Homeless Families on the Rise

By Dr. Chad Audi

Recently, I wrote about the U.S. government’s new comprehensive plan to end homelessness among veterans, children, youth and families. Now comes word from the U.S. Department of Housing and Urban Development (HUD) that the number of families staying in homeless shelters increased by nearly 40,000 from 2007 to 2009. The total number of homeless families — identified in the report as at least one adult and one minor child — stood at about 170,000 last year. And unfortunately, it looks like the numbers will continue to grow this year.

A sinking economy resulting in long-term unemployment and foreclosures is primarily to blame. At the Detroit Rescue Mission Ministries (DRMM), we have seen a 30 percent increase in requests for our services this year. We’ve provided emergency shelter to nearly 3,200 individuals over the past year, treated more than 900 men and women for substance abuse, and placed almost 680 homeless people in transitional housing. In all, DRMM impacted the lives of 5,508 people through our programs this year. And the year’s not over yet.

It’s particularly heartbreaking to see children affected by homelessness. They are innocent and have no say in their families’ financial situation. DRMM provides housing for teen mothers and their children, as well as substance abuse treatment for women with children. We have preventative activities for kids, including a summer camp, aimed at keeping them from going down a path that could lead to homelessness in the future.
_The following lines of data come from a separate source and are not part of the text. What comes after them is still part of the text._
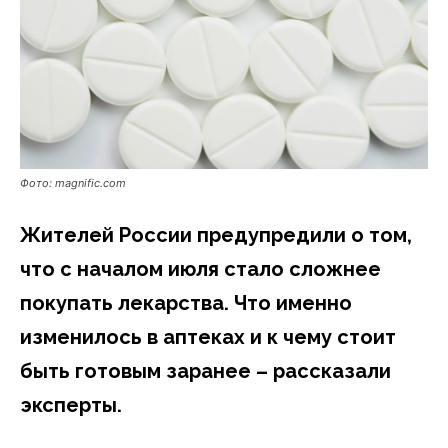
Фото: magnific.com
Жителей России предупредили о том,
что с началом июля стало сложнее
покупать лекарства. Что именно
изменилось в аптеках и к чему стоит
быть готовым заранее – рассказали
эксперты.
Last year, the federal government made $1.5 billion available to states through the Homeless Prevention and Rapid Re-Housing Program. The funds are being used to help keep families in their homes or to get them back in one quickly if they lose their house. The Obama administration’s new homeless strategy, “Opening Doors,” outlines collaborations between federal, state and local agencies to end homelessness among families by 2020. We’ll all need to work together to make this a reality.